## Listed entries
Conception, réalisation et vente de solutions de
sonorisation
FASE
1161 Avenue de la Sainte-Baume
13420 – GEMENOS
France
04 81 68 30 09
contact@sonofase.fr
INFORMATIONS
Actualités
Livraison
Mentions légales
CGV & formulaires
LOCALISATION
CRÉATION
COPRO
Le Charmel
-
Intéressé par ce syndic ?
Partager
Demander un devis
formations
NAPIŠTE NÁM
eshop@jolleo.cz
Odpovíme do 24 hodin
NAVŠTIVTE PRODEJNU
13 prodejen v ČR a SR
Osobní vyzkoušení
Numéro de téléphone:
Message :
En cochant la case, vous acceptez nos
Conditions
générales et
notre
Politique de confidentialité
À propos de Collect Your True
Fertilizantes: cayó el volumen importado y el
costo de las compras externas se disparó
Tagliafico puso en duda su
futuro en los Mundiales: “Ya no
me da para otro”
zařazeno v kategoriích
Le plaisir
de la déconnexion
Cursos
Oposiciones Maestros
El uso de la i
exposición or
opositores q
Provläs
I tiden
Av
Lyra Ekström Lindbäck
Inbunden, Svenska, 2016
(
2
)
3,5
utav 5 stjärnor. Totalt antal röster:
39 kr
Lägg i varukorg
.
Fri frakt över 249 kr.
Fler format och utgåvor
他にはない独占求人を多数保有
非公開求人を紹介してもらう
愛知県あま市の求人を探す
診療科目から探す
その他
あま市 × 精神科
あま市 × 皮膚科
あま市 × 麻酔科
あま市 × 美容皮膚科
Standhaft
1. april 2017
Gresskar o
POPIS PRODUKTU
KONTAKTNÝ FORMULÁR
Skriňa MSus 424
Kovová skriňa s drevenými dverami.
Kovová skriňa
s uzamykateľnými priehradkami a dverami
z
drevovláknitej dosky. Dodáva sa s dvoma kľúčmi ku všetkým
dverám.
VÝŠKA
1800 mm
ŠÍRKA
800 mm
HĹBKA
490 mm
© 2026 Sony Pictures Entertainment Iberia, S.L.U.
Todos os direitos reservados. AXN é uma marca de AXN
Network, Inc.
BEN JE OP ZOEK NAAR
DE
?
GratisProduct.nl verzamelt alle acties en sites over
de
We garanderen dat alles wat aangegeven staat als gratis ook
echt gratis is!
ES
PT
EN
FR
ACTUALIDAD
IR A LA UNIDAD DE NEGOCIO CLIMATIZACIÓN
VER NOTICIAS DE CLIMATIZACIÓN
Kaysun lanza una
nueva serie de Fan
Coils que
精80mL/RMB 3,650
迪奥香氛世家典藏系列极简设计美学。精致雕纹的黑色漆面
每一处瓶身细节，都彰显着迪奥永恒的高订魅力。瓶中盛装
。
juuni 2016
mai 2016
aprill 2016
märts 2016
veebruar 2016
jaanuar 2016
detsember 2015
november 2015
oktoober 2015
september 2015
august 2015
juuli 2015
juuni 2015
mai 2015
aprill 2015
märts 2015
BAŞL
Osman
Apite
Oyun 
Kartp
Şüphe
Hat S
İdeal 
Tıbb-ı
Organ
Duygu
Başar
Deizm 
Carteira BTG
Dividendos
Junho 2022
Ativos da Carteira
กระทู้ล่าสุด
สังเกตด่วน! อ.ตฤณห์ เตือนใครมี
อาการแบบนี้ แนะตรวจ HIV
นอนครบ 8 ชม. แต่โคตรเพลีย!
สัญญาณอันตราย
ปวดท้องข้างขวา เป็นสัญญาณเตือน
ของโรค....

## Your instructions
Could you find every line in the records above that contains the word "CLIMATIZACIÓN" and copy it?

## Answer section
IR A LA UNIDAD DE NEGOCIO CLIMATIZACIÓN
VER NOTICIAS DE CLIMATIZACIÓN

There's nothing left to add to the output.